EXERCISE DETAILS
Give back each line of the material that contains the word "связей".
*** Begin section ***
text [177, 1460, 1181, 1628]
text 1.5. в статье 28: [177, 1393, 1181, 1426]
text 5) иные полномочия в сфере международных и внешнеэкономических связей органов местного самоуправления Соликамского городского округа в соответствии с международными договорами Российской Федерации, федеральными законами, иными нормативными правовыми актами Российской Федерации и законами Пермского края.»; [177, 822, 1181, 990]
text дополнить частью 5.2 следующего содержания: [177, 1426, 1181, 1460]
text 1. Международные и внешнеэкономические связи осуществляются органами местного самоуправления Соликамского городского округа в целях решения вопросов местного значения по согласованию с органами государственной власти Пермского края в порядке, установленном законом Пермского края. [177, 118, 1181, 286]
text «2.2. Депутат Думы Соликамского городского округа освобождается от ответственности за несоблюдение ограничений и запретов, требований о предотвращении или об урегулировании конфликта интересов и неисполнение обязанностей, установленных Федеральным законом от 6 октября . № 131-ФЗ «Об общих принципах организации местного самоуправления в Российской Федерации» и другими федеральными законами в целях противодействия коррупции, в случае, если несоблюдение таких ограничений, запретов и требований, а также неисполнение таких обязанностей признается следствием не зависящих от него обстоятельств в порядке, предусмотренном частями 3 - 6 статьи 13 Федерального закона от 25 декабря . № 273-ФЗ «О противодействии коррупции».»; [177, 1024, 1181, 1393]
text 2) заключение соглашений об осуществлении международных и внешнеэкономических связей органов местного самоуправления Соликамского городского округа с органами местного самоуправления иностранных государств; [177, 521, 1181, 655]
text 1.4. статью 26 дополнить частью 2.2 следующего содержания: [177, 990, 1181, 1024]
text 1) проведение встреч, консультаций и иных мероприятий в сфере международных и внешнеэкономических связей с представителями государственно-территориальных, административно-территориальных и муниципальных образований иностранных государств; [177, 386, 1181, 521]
*** End section ***
OUTPUT OF THE TASK
text 5) иные полномочия в сфере международных и внешнеэкономических связей органов местного самоуправления Соликамского городского округа в соответствии с международными договорами Российской Федерации, федеральными законами, иными нормативными правовыми актами Российской Федерации и законами Пермского края.»; [177, 822, 1181, 990]
text 2) заключение соглашений об осуществлении международных и внешнеэкономических связей органов местного самоуправления Соликамского городского округа с органами местного самоуправления иностранных государств; [177, 521, 1181, 655]
text 1) проведение встреч, консультаций и иных мероприятий в сфере международных и внешнеэкономических связей с представителями государственно-территориальных, административно-территориальных и муниципальных образований иностранных государств; [177, 386, 1181, 521]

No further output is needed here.